После ужина все вернулись к своим обычным занятиям. Эльвира традиционно легла и уснула. Если она не спала, то ела, и наоборот. Иногда мылась, но это было редко. Лиде почему-то тоже очень хотелось спать, и в ее сознании фобии причудливо переплетались с фебрильной шизофренией. Интересный гибрид получился. Стас вяло изображал, будто делает уроки – он их «делал» всегда вечером, при свидетелях. Чтобы потом никто не смог обвинить его, будто он ничего не учил.
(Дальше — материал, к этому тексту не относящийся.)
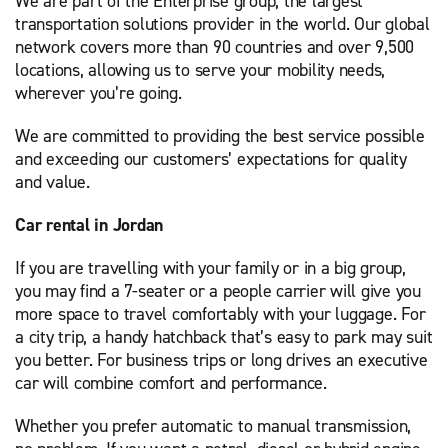
We are part of the Enterprise group, the largest
transportation solutions provider in the world. Our global
network covers more than 90 countries and over 9,500
locations, allowing us to serve your mobility needs,
wherever you’re going.
We are committed to providing the best service possible
and exceeding our customers’ expectations for quality
and value.
Car rental in Jordan
If you are travelling with your family or in a big group,
you may find a 7-seater or a people carrier will give you
more space to travel comfortably with your luggage. For
a city trip, a handy hatchback that’s easy to park may suit
you better. For business trips or long drives an executive
car will combine comfort and performance.
Whether you prefer automatic to manual transmission,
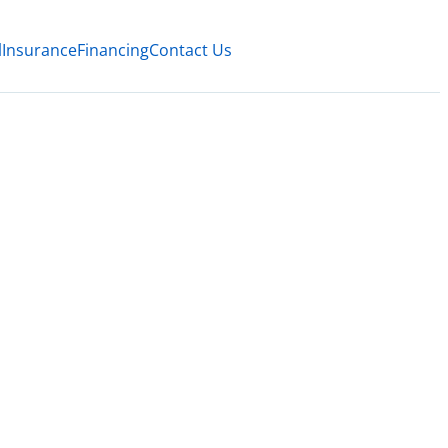
l
Insurance
Financing
Contact Us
Учил, вы же видели! А то, что тупой, так все из-за ртути! Бабуля подтвердит, а в доказательство шарахнет кого-нибудь, кто сомневается. Из аргументов лучше всего тот, что приведет к увечьям.

Ровно в десять вечера начиналась подготовка ко сну. Семья должна была дружно лечь спать в 22:22. Якобы магия чисел должна сделать сон здоровым. Если кто-то не успевал лечь в назначенный срок, то утром получал штрафной бутерброд. Диана судорожно мыла посуду, Стас застилал всем постели, развязанная бабушка пыталась попасть костылем ему в глаз, но он прибегнул к испытанному средству: сунул Лидии в руки свою недельную заначку, чтобы она отвлекала удары на себя.

Эльвира сидела на диване и смотрела в стену, с которой уже лет десять как отпадали грязные обои, когда-то наклеенные в складочку и криво, – это было также интересно, как смотреть на происходящее вокруг. Аркадий громовым голосом предупреждал всех о сегодняшнем ночном сверлении.

Будущему убийце все это надоело не просто до смерти, а до смерти агрессора. Было бы странно, если бы не надоело. Придется совершить убийство, чтобы добавить радости в жизнь. Убийце даже не пришлось готовиться вступить в столь важный этап жизни, чего там готовиться, когда нервная система давно в руинах.